Grants and Contributions:

Title:
Beyond estimation: broadening the dynamic treatment regime literature
Agreement Number:
RGPIN
Agreement Value:
$95,000.00
Agreement Date:
May 10, 2017 -
Organization:
Natural Sciences and Engineering Research Council of Canada
Location:
Ontario, CA
Reference Number:
GC-2017-Q1-01835
Agreement Type:
Grant
Report Type:
Grants and Contributions
Additional Information:

Grant or Award spanning more than one fiscal year. (2017-2018 to 2022-2023)

Recipient's Legal Name:
Wallace, Michael (University of Waterloo)
Program:
Discovery Grants Program - Individual
Program Purpose:

Dynamic treatment regimes are a statistical way of deciding what decisions to make. They originate in medicine, where tailoring treatments to individual patients - rather than prescribing the same drug to everyone with a particular disease - can lead to improved health. This is because the best treatment for two different patients may not be the same, such as older patients faring better than younger ones using a certain medication, or patients having varying degrees of tolerance to side-effects. By analyzing data we can find the best dynamic treatment regime for each patient: a set of rules that tell us the best treatment to prescribe at any given time based on an individual patient's characteristics. What's more, the potential of dynamic treatment regimes is not limited to medicine. In any situation where a sequence of decisions is made (such as steps in an engineering process, or decisions over time in a scientific experiment), we can analyze data to work out the best actions to take.

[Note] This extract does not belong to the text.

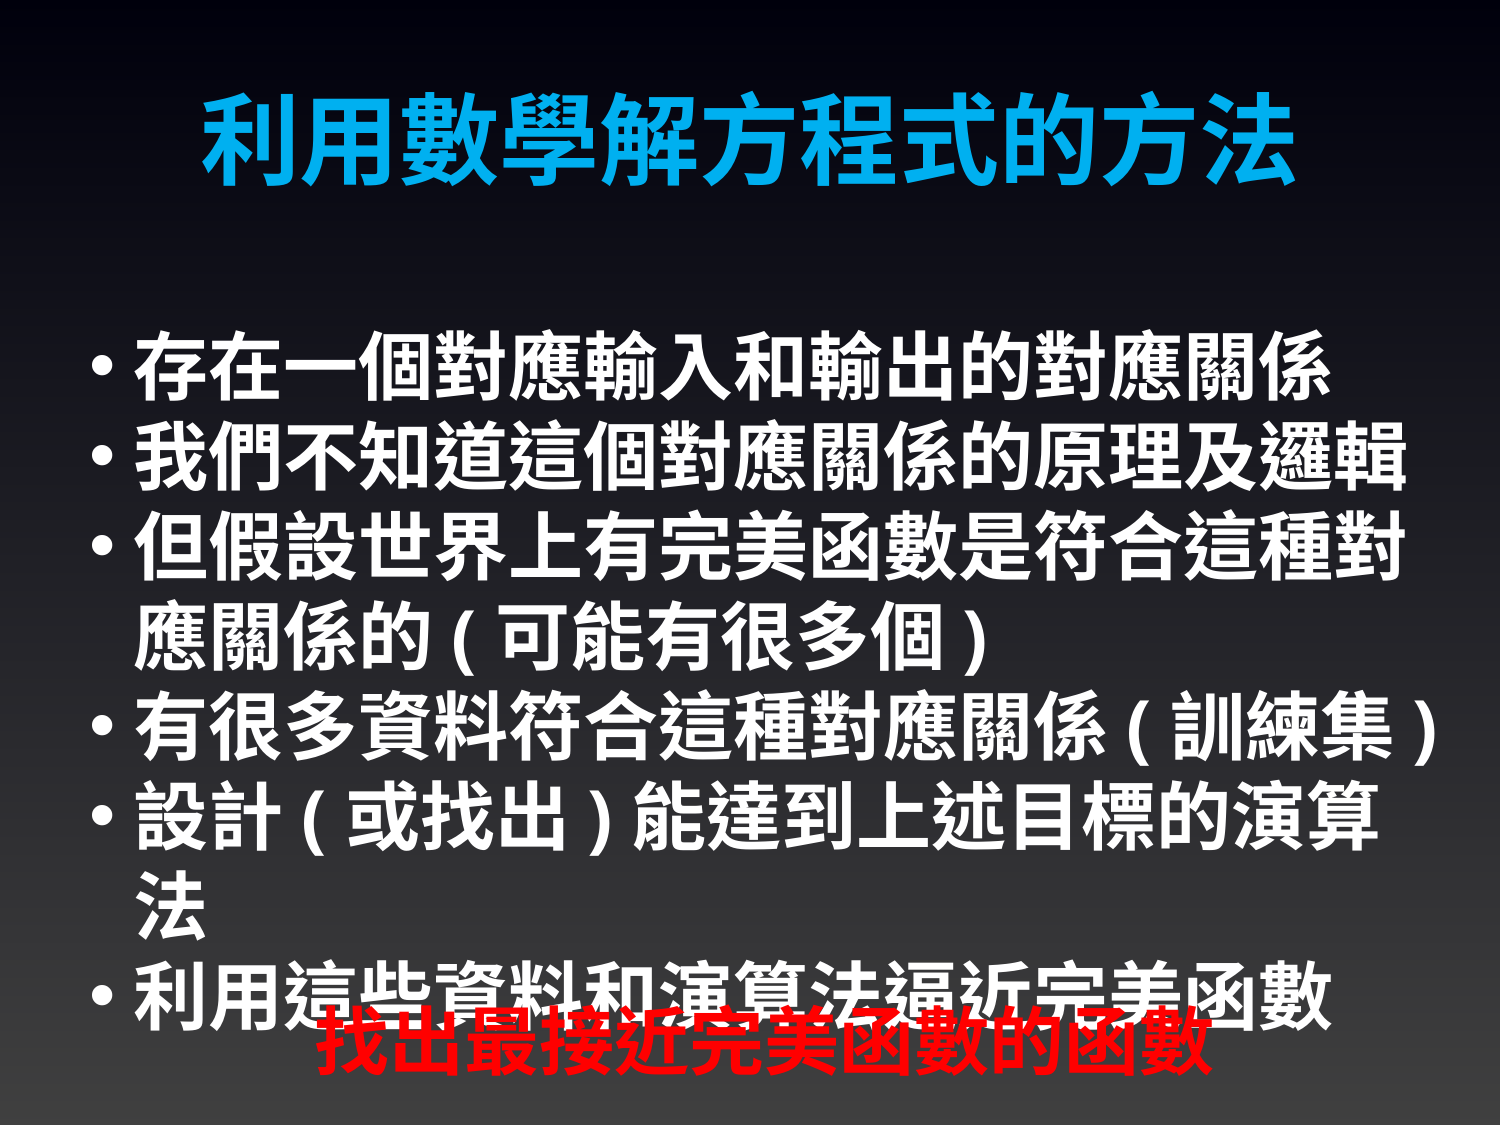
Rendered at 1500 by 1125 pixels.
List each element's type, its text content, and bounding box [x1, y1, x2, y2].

text_box 找出最接近完美函數的函數 [299, 987, 1263, 1093]
text_box 利用數學解方程式的方法 [74, 49, 1425, 213]
text_box 存在一個對應輸入和輸出的對應關係 我們不知道這個對應關係的原理及邏輯 但假設世界上有完美函數是符合這種對應關係的(可能有很多個) 有很多資料符合這種對應關係(訓練集) 設計(或找出)能達到上述目標的演算法 利用這些資料和演算法逼近完美函數 [75, 312, 1463, 1048]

Within statistics, dynamic treatment regimes have received considerable study over the last decade, seeing the development of many different approaches to finding the best sequence of decisions in any given setting. This research program will expand this area of statistics into new, exciting directions. It focuses on solving problems that, though important, remain largely unaddressed in this relatively young field. For example, when analyzing data, specialists take a broad guess at how different decisions might affect an outcome, before statistical analyses 'fill in the blanks'. So far, relatively little work has been done in checking how good these broad guesses are. Another problem is that in the real world data are often measured with error (think how precisely you might measure a piece of wood, or the accuracy of your car's fuel gauge); this can badly undermine our results, so work needs to be done to take this problem into account.

This research will have impact within statistics as well as the wider research community. For the former, it will address important theoretical problems while forming new links between different areas of statistics (which in turn will advance the field as a whole). Beyond statistics, though seemingly specialized, this work has wide-reaching potential in decision-making processes. By rapidly expanding the contexts where dynamic treatment regimes can be applied, researchers from different specialties will find more opportunities to use - and benefit from - these methods. Finally, this program will see the training of numerous highly qualified individuals, who will go on to provide important contributions of their own, be it to statistics, the wider scientific community, industry, or Canada as a whole.